La monumental y densa obra de Bruckner, un compositor al que hay que escuchar con paciencia y devoción para saborear la enorme riqueza que se oculta suavemente en sus partituras, tuvo en Barenboim a un cómplice, a un enamorado, a un apasionado admirador que hizo que la música flotase lentísima, casi místicamente, en el Palacio de Carlos V.

La Séptima sinfonía es un remanso de paz y quietud desde sus primeros compases, cuando las cuerdas empiezan a alzarse de un modo solemne, parsimonioso, con mucho de melancolía en su fondo, pero también con un resplandor inquebrantable de esperanza. Y allí estaba Barenboim para ir encajando tanto mundo interior, para hacer que los distintos estados de ánimo se fueran entrelazando con cada nota, haciendo disfrutar al público con cada minuto de música.

El primer movimiento, siempre ascendente, dejó ver las poderosas cuerdas de la Staatskapelle, formación apabullante en la ejecución de la obra. Y apabullante, sobre todo en el segundo movimiento, el más famoso de la sinfonía, escrito por Bruckner cuando conoció la muerte de Wagner y que está impregnado del espíritu del autor de Tannhäuser. Hermoso hasta el delirio, el Adagio de Bruckner casi tenía hasta el aroma de la Alhambra como aliado. Barenboim fue haciendo crecer la intensidad de la partitura, manejando a la orquesta a su completo antojo, mágico y señorial. Sólo por ese movimiento Bruckner consigue hacer verdaderos devotos de su obra. Fue un himno, un canto en profundidad al espíritu humano.

El tercer movimiento, el Scherzo, mostró la vitalidad de la orquesta y la jovialidad de Bruckner en la composición, además de la brillantez de los metales en los pasajes más comprometidos. A esas alturas de la obra, el público asistente al Carlos V estaba absolutamente embebido con la fuerza que se desprendía del escenario.

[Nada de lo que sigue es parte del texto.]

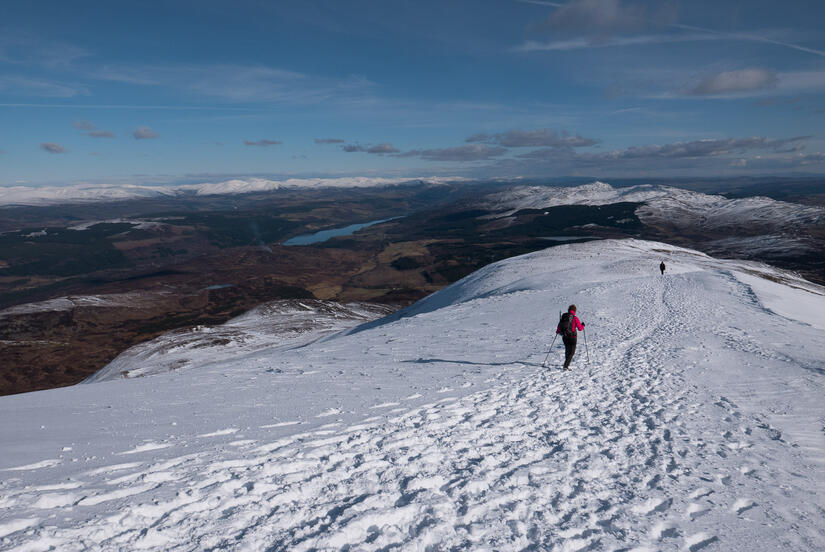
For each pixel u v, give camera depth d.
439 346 21.64
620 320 27.25
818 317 29.70
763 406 10.88
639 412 10.57
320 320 122.25
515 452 7.87
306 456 7.15
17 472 5.96
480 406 10.81
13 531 4.45
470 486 6.37
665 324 24.92
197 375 15.96
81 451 6.96
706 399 11.56
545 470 7.08
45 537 4.39
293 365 17.69
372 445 7.84
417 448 7.80
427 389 12.42
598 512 5.79
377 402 10.90
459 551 4.78
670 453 7.96
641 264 68.56
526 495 6.20
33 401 11.88
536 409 10.75
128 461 6.54
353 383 13.32
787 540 5.28
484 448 7.99
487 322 29.98
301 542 4.76
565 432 9.11
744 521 5.68
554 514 5.70
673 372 14.62
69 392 14.09
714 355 16.91
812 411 10.48
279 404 10.60
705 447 8.27
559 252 97.75
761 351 17.19
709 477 6.97
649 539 5.19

No hizo falta más para que Barenboim entrara en un Finale esplendoroso, en el que los temas de todos los movimientos se iban sugiriendo, enunciando, alternando. Cuerdas incisivas, metales contundentes y una orquesta que funcionaba de la mano de Barenboim de modo marcial. Ahí quedó establecida la Séptima, fijada al Carlos V. Y lo bueno es que esta noche habrá más.